Organizers

Andrea Geyer. New York.

Working in the cultural field within the current moment, the role and (ab)use of culture within the realm of politics has become increasingly apparent to me. As a response to this situation, I see my work as an artist as part of an active political scene and as a form of poetic document-making engaged in the struggles over agency and signification within this historic moment. Artists have the potential to reflect not only on content, employing cross-disciplinary fields of research, but also respond to the particular forms of representation that are used as cultural means within the political arena. One could of course say that culture, the everyday and politics can never be seen entirely separate, but feed each other meanings and forms. My recent works address this issues as follows: Spiral Lands, a project about land and identity in the American South West, reflects on the role of art and culture and particularly photography had in the gradual claim, under the doctrine of Manifest Destiny, over the lands that are now the United States of America. 9 Scripts from a Nation at War (collaboration with S. Hayes, A. Hunt, K. Sander, D. Thorne) analyzes the condition of speech available to citizens under the particular situation of their nation being at war. Both projects address the complicated relations and overlaps of culture and politics.

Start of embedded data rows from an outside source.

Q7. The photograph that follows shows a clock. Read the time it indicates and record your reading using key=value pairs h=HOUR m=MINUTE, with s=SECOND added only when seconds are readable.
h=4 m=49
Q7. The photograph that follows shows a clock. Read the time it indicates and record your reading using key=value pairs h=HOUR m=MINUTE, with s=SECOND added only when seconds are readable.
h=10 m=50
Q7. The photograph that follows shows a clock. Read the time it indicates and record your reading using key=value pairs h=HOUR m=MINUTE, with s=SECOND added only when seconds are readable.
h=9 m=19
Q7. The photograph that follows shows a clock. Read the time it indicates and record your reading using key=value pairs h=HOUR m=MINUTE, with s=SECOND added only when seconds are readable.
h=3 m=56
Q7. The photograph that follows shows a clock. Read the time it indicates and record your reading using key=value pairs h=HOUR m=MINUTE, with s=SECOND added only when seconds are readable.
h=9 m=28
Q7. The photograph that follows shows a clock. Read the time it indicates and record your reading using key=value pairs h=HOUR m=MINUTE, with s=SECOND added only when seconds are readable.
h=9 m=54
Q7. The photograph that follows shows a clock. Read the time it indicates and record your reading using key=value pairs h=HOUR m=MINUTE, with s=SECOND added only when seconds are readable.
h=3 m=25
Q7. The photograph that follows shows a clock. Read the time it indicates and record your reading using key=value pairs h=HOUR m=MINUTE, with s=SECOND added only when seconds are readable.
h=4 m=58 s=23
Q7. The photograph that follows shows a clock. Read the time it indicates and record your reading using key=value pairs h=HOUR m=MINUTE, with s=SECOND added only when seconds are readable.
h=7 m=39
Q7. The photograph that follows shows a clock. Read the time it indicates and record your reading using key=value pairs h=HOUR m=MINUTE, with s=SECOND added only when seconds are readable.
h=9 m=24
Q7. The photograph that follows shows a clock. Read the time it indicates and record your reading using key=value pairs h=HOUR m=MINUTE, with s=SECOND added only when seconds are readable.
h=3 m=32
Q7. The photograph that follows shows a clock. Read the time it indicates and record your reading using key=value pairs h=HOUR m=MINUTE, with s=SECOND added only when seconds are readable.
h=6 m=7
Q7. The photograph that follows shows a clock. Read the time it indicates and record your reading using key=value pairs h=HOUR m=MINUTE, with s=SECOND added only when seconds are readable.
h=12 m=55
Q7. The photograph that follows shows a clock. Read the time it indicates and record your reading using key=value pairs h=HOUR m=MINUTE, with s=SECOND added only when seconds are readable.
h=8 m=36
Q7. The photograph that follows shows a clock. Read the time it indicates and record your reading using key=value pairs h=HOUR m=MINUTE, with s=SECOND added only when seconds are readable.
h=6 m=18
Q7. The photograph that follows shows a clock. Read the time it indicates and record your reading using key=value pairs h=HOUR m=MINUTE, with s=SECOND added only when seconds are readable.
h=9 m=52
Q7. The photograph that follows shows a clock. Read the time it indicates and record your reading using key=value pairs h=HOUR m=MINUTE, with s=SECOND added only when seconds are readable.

Understanding a museum or gallery space as a site of public reflection on contemporary themes, both works create in their installations a discursive space where culture constitutes a woven fabric in which issues from different realms such as politics, history, media are brought together through the experience and the agency of the individual, the artist and the gallery viewer. All my artistic work in the recent years has found its origin in specific social and political situations, like the land rights in the US and the War in Iraq.